However do take backups of all your databases, info etc, and if possible do the upgrade on a console and not over ssh in case there is a problem. And there is no need to rebuild the installed ports as long as you do a upgrade between minor version(7.1->7.2).


----------



## DutchDaemon (Oct 19, 2009)

If you're getting lots of panics and freezes, make sure your _hardware_ is OK. Also note that panics and freezes tend to occur at the most inconvenient moments, i.e. halfway through an installworld. If you're sure your hardware is OK, backup what you need, make a note of all installed ports (and backup /var/db/ports/*), and start with a fresh install.


----------



## dennylin93 (Oct 19, 2009)

What stuff do you have running? It's best to find out what's causing all the panics.


----------



## bigearsbilly (Oct 19, 2009)

Thank you very much, chaps.

Well hardware, phew! How can one really tell?
my mobo and disks are quite new, admittedly my PSU is 
years old. No S.M.A.R.T issues.
i've done a *memtest86* for 7+ hours no problems
(does memtest ever stop?)
Mostly graphical freezes (I've never been totally convinced with NVIDIA), occasional reboots but VirtualBox is giving "sleeping thread" panics.
It tends to happen I think generally with more intense graphical stuff. Often I think I'm in a browser.

I've started to use linux a bit to see if that does it too.
It doesn't seem to so far. but I haven't migrated fully.
but it's like a step backward for me, I don't want to go back there really.

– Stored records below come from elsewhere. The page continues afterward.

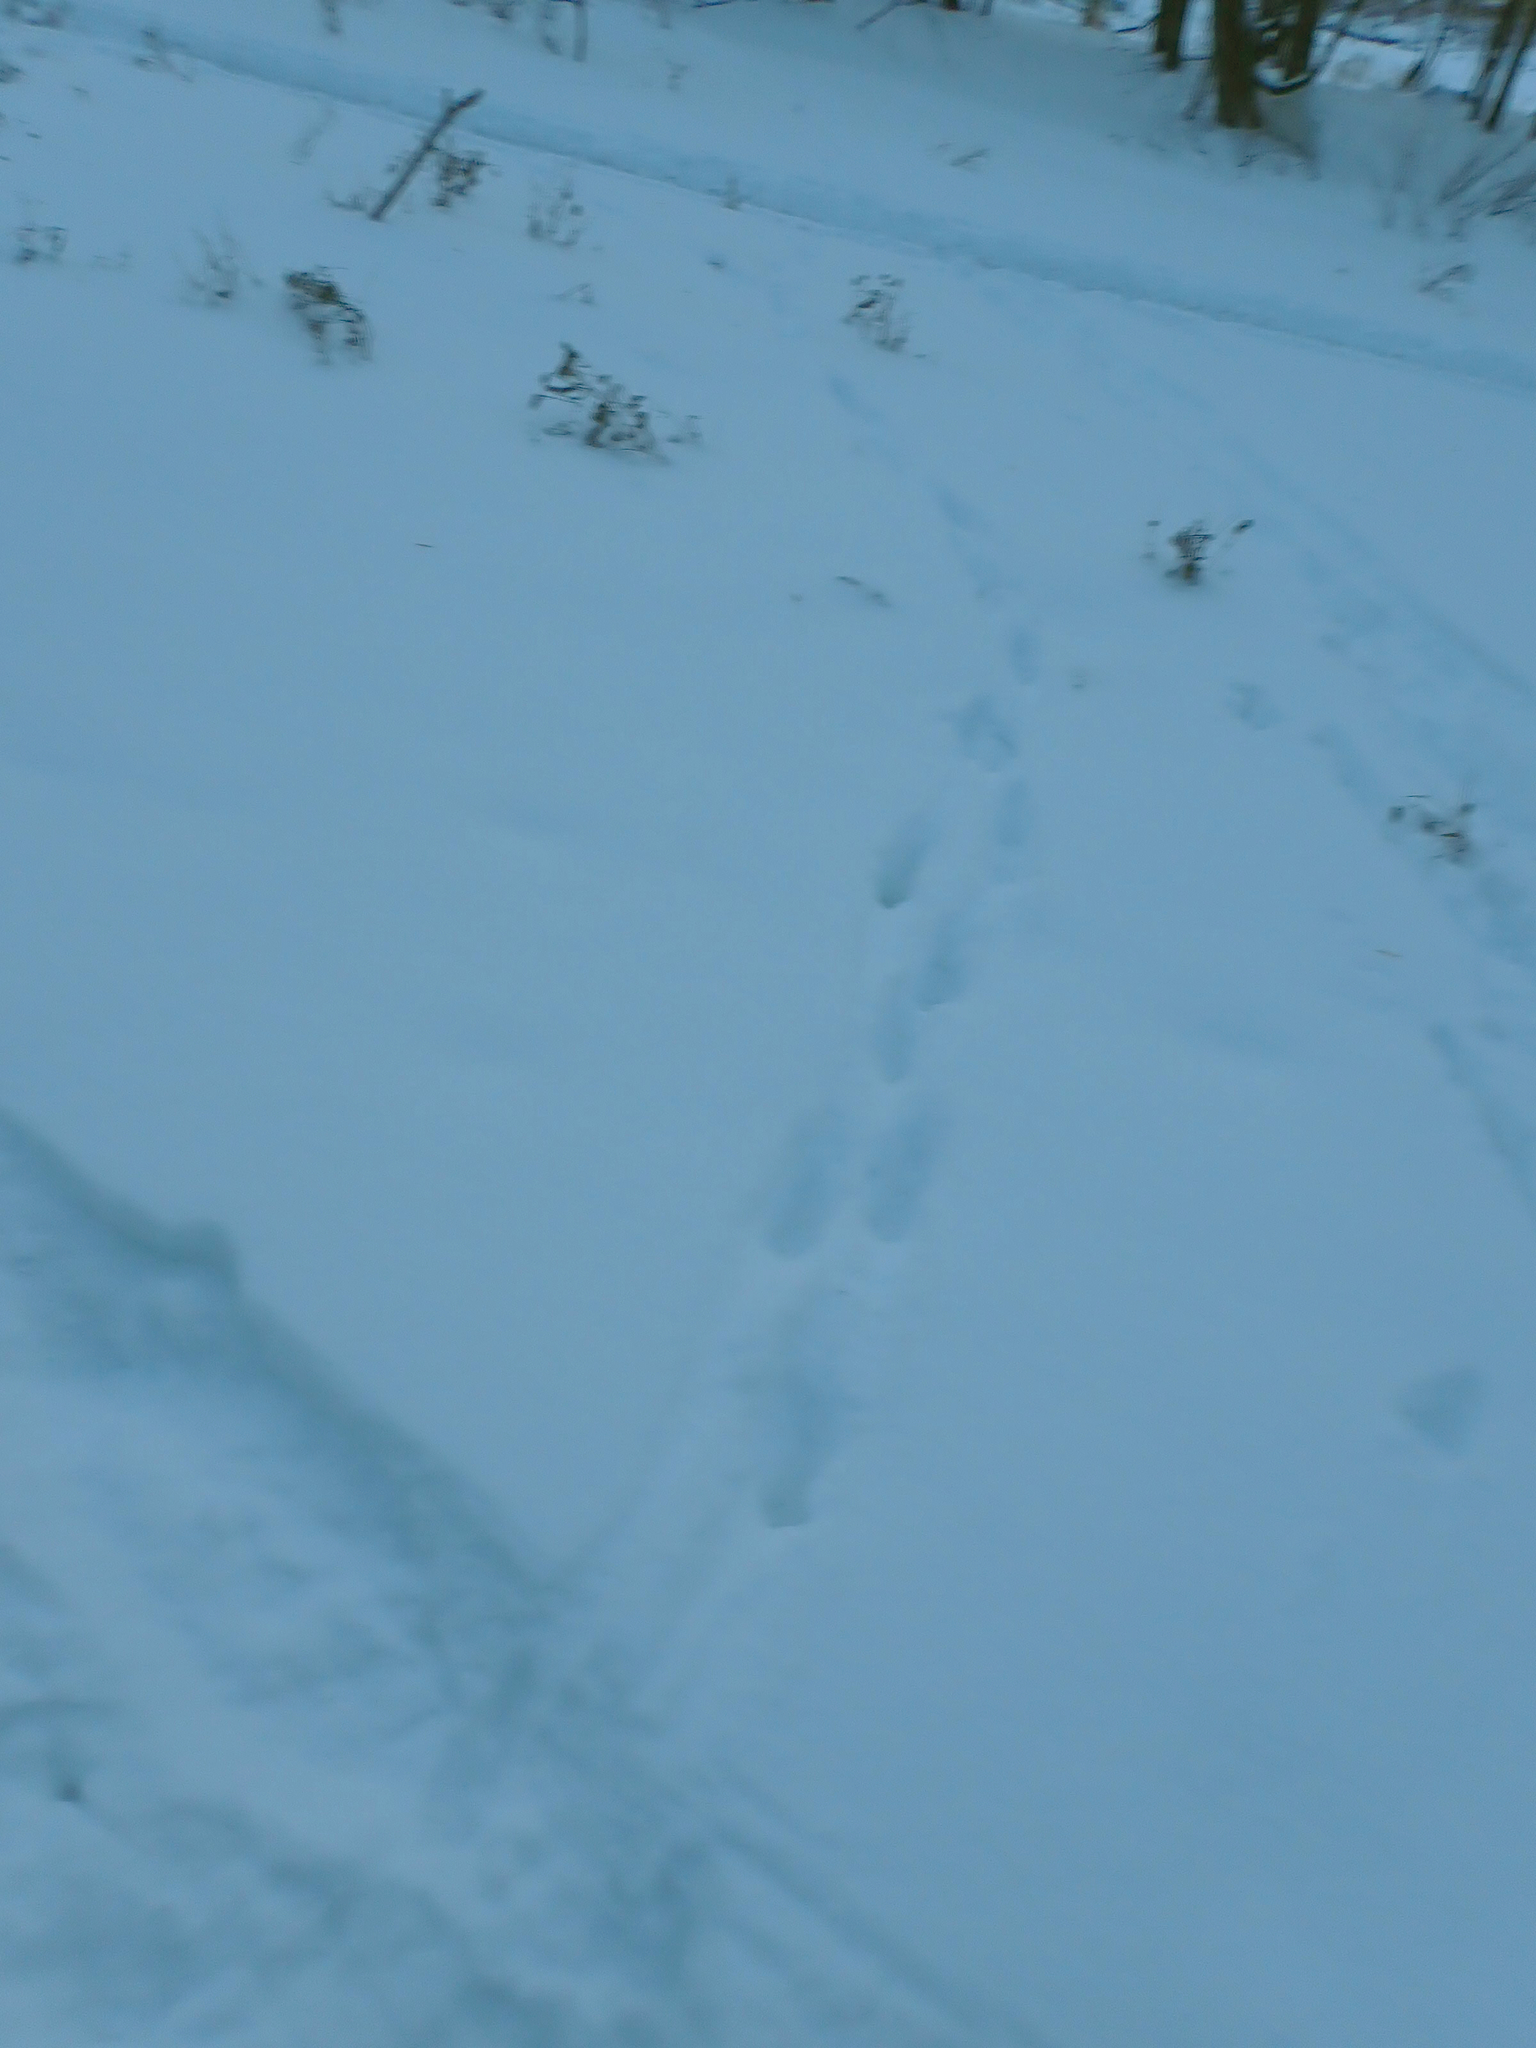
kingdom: Animalia
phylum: Chordata
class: Mammalia
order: Carnivora
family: Canidae
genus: Vulpes
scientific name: Vulpes vulpes
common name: Red fox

Backups naturally I'd do, 
I'd drop into single user mode
and do the upgrade anyhow which would probably be OK.


----------



## gilinko (Oct 19, 2009)

What NVIDIA driver are you using? The binary 3D driver? Because that isn't stable on a amd64 system, it's only for the i386 version. That might be the cause for your problems.


----------



## bigearsbilly (Oct 19, 2009)

no, i don't often bother with it even on linux.


----------



## bigearsbilly (Oct 20, 2009)

well, My new case and PSU has arrived in the post, 
I'll see if that does it!

thanks people.

it seems to happen all the time using VirtualBox,
but I have had freezes before.
I need to properly document it i think.
I've inspected my core dumps and _vboxdrv.ko
_ is a suspect.


----------